Vera groaned and stretched her legs. ‘Iris went to bed, so me and Sammy followed the girls over here. It’s nice, sitting in someone else’s house for a change and listening to music. I didn’t think Laura would mind. I’m sick to death of our place. If I so much as breathe, it gives Iris a headache. What was the picture like?’

‘Much better than most cowboy pictures,’ Brian said.

‘It was the gear, Mrs Monaghan,’ Jimmy enthused. ‘Can I pick Sammy up? I used to nurse our Pete when he was little.’

‘Go ahead, luv. Shall I make everyone a cup of tea? I brought some with me, as well as some cheese scones.’

‘You stay there, Vera. I’ll make it.’

Queenie was setting out the cups and saucers, singing, when there was a knock on the door. ‘Who can that be?’ she asked herself.

She switched off the kitchen light so it wouldn’t show when she opened the door.

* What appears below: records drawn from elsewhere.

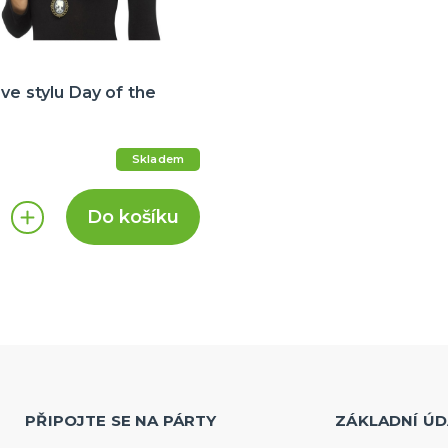
ve stylu Day of the
Skladem
Do košíku
PŘIPOJTE SE NA PÁRTY
ZÁKLADNÍ ÚD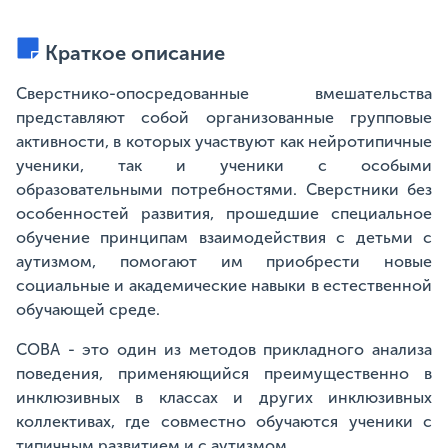
Краткое описание
Сверстнико-опосредованные вмешательства
представляют собой организованные групповые
активности, в которых участвуют как нейротипичные
ученики, так и ученики с особыми
образовательными потребностями. Сверстники без
особенностей развития, прошедшие специальное
обучение принципам взаимодействия с детьми с
аутизмом, помогают им приобрести новые
социальные и академические навыки в естественной
обучающей среде.
СОВА - это один из методов прикладного анализа
поведения, применяющийся преимущественно в
инклюзивных в классах и других инклюзивных
коллективах, где совместно обучаются ученики с
типичным развитием и с аутизмом.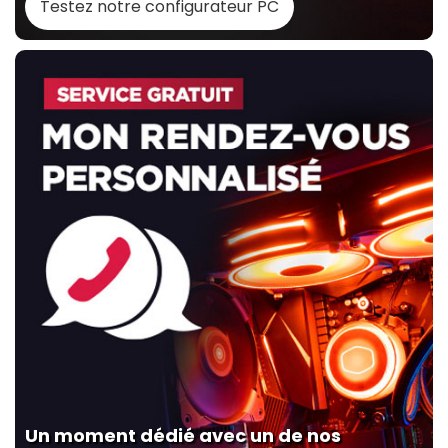
Testez notre configurateur PC
Un moment dédié avec un de nos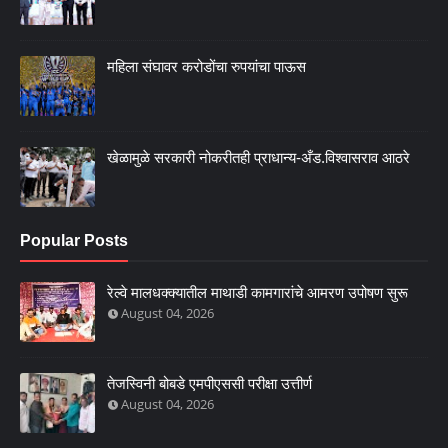
महिला संघावर करोडोंचा रुपयांचा पाऊस
खेळामुळे सरकारी नोकरीतही प्राधान्य-अँड.विश्वासराव आठरे
Popular Posts
रेल्वे मालधक्क्यातील माथाडी कामगारांचे आमरण उपोषण सुरू
August 04, 2026
तेजस्विनी बोबडे एमपीएससी परीक्षा उत्तीर्ण
August 04, 2026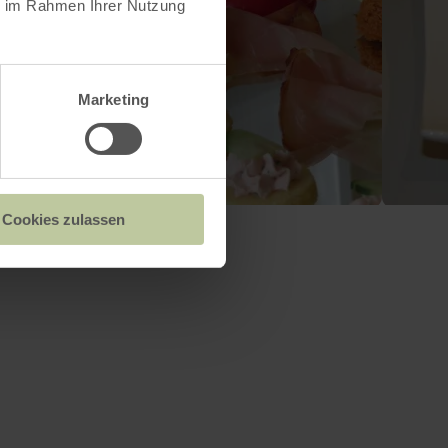
ie im Rahmen Ihrer Nutzung
Marketing
Cookies zulassen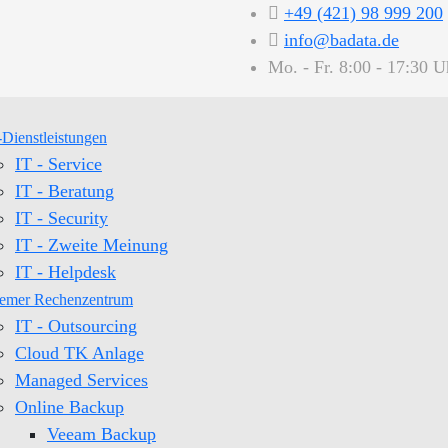
+49 (421) 98 999 200
info@badata.de
Mo. - Fr. 8:00 - 17:30 U
-Dienstleistungen
IT - Service
IT - Beratung
IT - Security
IT - Zweite Meinung
IT - Helpdesk
emer Rechenzentrum
IT - Outsourcing
Cloud TK Anlage
Managed Services
Online Backup
Veeam Backup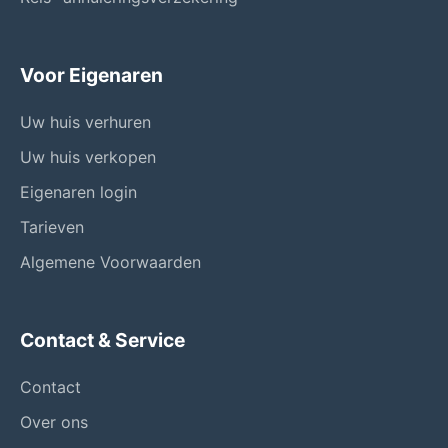
Voor Eigenaren
Uw huis verhuren
Uw huis verkopen
Eigenaren login
Tarieven
Algemene Voorwaarden
Contact & Service
Contact
Over ons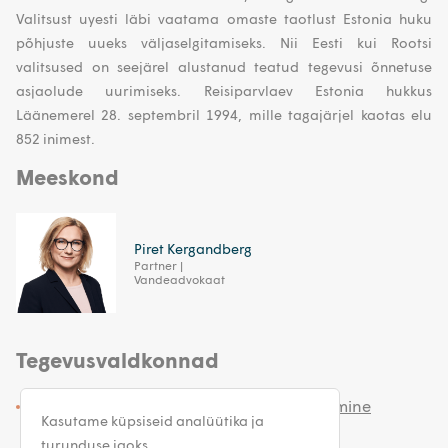
Valitsust uyesti läbi vaatama omaste taotlust Estonia huku
põhjuste uueks väljaselgitamiseks. Nii Eesti kui Rootsi
valitsused on seejärel alustanud teatud tegevusi õnnetuse
asjaolude uurimiseks. Reisiparvlaev Estonia hukkus
Läänemerel 28. septembril 1994, mille tagajärjel kaotas elu
852 inimest.
Meeskond
Piret Kergandberg
Partner |
Vandeadvokaat
Tegevusvaldkonnad
Vahekohtumenetlus ja vaidluste lahendamine
Kasutame küpsiseid analüütika ja
turunduse jaoks.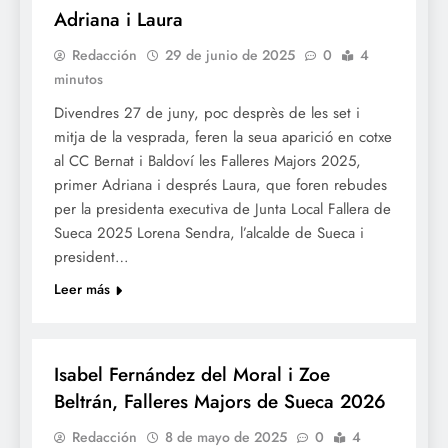
Adriana i Laura
Redacción
29 de junio de 2025
0
4
minutos
Divendres 27 de juny, poc desprès de les set i
mitja de la vesprada, feren la seua aparició en cotxe
al CC Bernat i Baldoví les Falleres Majors 2025,
primer Adriana i després Laura, que foren rebudes
per la presidenta executiva de Junta Local Fallera de
Sueca 2025 Lorena Sendra, l’alcalde de Sueca i
president…
Leer más
FALLES 2026
JUNTES LOCALS FALLERES
Isabel Fernández del Moral i Zoe
Beltrán, Falleres Majors de Sueca 2026
Redacción
8 de mayo de 2025
0
4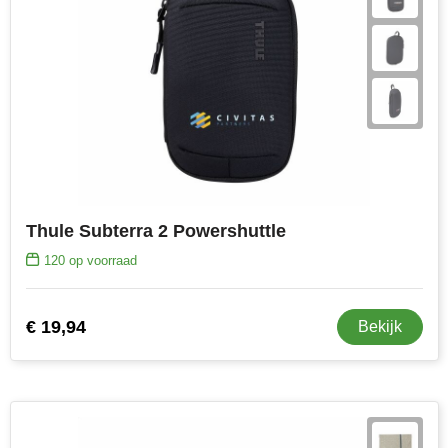
Thule Subterra 2 Powershuttle
120
op voorraad
€ 19,94
Bekijk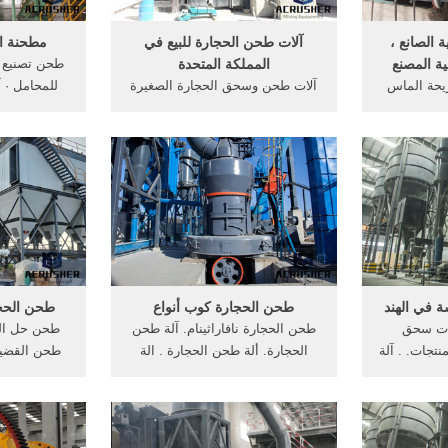
الصانع ،
آلات طحن الحجارة للبيع في
مطحنة ا
ة المصنع
المملكة المتحدة
شريحة الماس
آلات طحن وسحق الحجارة الصغيرة
للم‬
ت المعدنية
في المملكة المتحدة. آلات لطحن
مطحنة سحق ا
جلخ للحجر ملموسة 5/8 "-11
الحجارة. آلة طحن المورد في
طحن الرخام
d مختلط مثقاب فراغ
الإمارات العربية المتحدة, منصة
أستراليا الص
جر 7.3 ملليمتر 6.3 ملليمتر سلك
تستخدم في يد آلة تلميع, تلميع
 الكونجو
الماس, آلة تصنيع الكرة لطحن, آلات
حل
قطع الحجارة المستخدمة في
المملكة ...
 في الهند
طحن الحجارة كوب أنواع
طحن الحج
لات سحق
طحن الحجارة نافاراثينام. آلة طحن
طحن حل الح
نتجات. . آلة
الحجارة. ألة طحن الحجارة . الة
طحن القضية.
 . . حار
طحن الحجارة computechindia ألة
طحن مقدار 
حجارة، آلة
طحن الحجارة معدات التعدين
آلات طحن 
 متنقلة $
Alwaraq is an E book library that
الطنبور سنة 
88888-588888 1 مجموعة .. stone
contains more than one thousand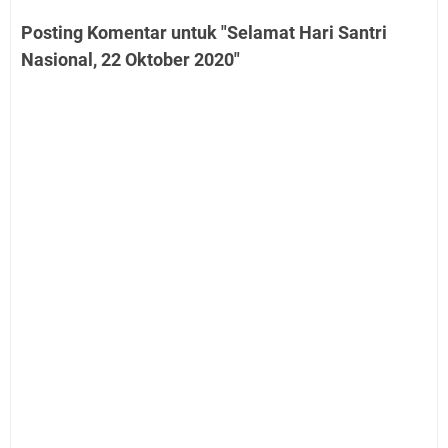
Posting Komentar untuk "Selamat Hari Santri
Nasional, 22 Oktober 2020"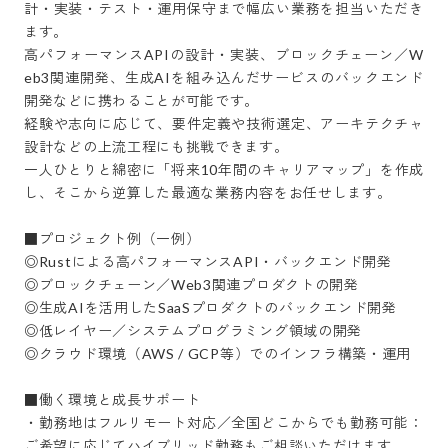
計・実装・テスト・運用保守まで幅広い業務を担当いただき
ます。

高パフォーマンスAPIの設計・実装、ブロックチェーン／W
eb3関連開発、生成AIを組み込んだサービスのバックエンド
開発などに携わることが可能です。

経験や志向に応じて、要件定義や技術選定、アーキテクチャ
設計などの上流工程にも挑戦できます。

一人ひとりと綿密に「将来10年間のキャリアマップ」を作成
し、そこから逆算した最適な業務内容をお任せします。

■プロジェクト例（一例）

◎Rustによる高パフォーマンスAPI・バックエンド開発

◎ブロックチェーン／Web3関連プロダクトの開発

◎生成AIを活用したSaaSプロダクトのバックエンド開発

◎低レイヤー／システムプログラミング領域の開発

◎クラウド環境（AWS / GCP等）でのインフラ構築・運用

■働く環境と成長サポート

・勤務地はフルリモート対応／全国どこからでも勤務可能：
ご希望に応じてハイブリッド勤務もご相談いただけます。
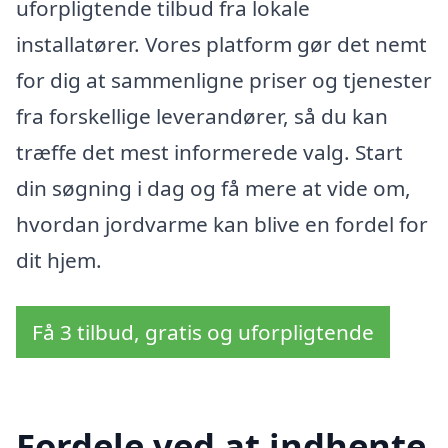
uforpligtende tilbud fra lokale
installatører. Vores platform gør det nemt
for dig at sammenligne priser og tjenester
fra forskellige leverandører, så du kan
træffe det mest informerede valg. Start
din søgning i dag og få mere at vide om,
hvordan jordvarme kan blive en fordel for
dit hjem.
Få 3 tilbud, gratis og uforpligtende
Fordele ved at indhente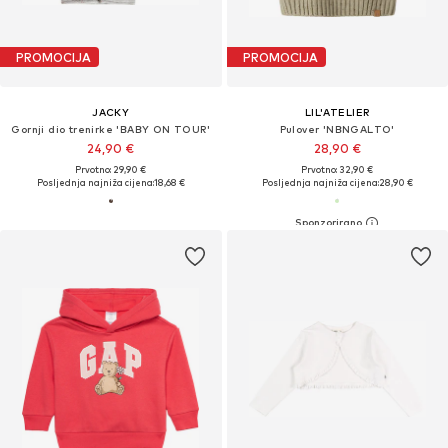
PROMOCIJA
PROMOCIJA
JACKY
LIL'ATELIER
Gornji dio trenirke 'BABY ON TOUR'
Pulover 'NBNGALTO'
24,90 €
28,90 €
Prvotno: 29,90 €
Prvotno: 32,90 €
Posljednja najniža cijena:
18,68 €
Posljednja najniža cijena:
28,90 €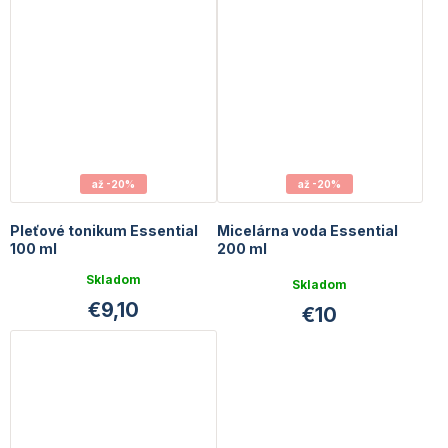
5
hviezdičiek.
až -20%
až -20%
Pleťové tonikum Essential
Micelárna voda Essential
100 ml
200 ml
Priemerné
Skladom
Skladom
hodnotenie
€9,10
€10
produktu
je
5,0
z
5
hviezdičiek.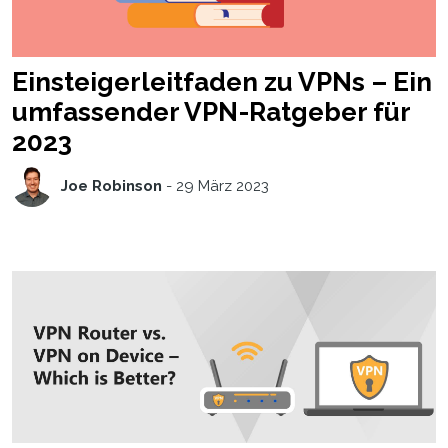
Einsteigerleitfaden zu VPNs – Ein
umfassender VPN-Ratgeber für
2023
Joe Robinson
-
29 März 2023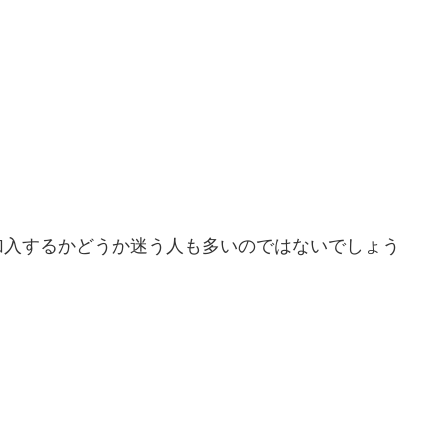
加入するかどうか迷う人も多いのではないでしょう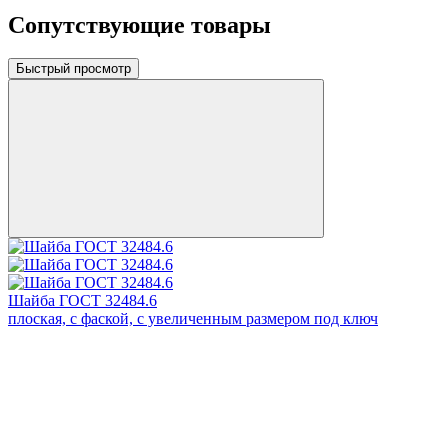
Сопутствующие товары
Быстрый просмотр
Шайба ГОСТ 32484.6
плоская, с фаской, с увеличенным размером под ключ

A man in khaki wearing a peaked cap was standing outside, clearly visible in the light of the brilliant moon.

‘Good evening.’ He courteously touched his cap. ‘I seem to have mislaid my key.

I’m Roddy Oliver, Laura’s husband. Can I please come in?’

Chapter 7

‘Roddy!’ she cried. ‘It’s me, Queenie. Oh, come in, come in. Laura’s out, but she’ll be back soon.’

He removed his cap and stepped inside. She closed the door and turned on the light. He was every bit as handsome as she remembered, though older, thinner, very sunburnt, extremely weary, but nevertheless he managed a smile that made her heart turn over.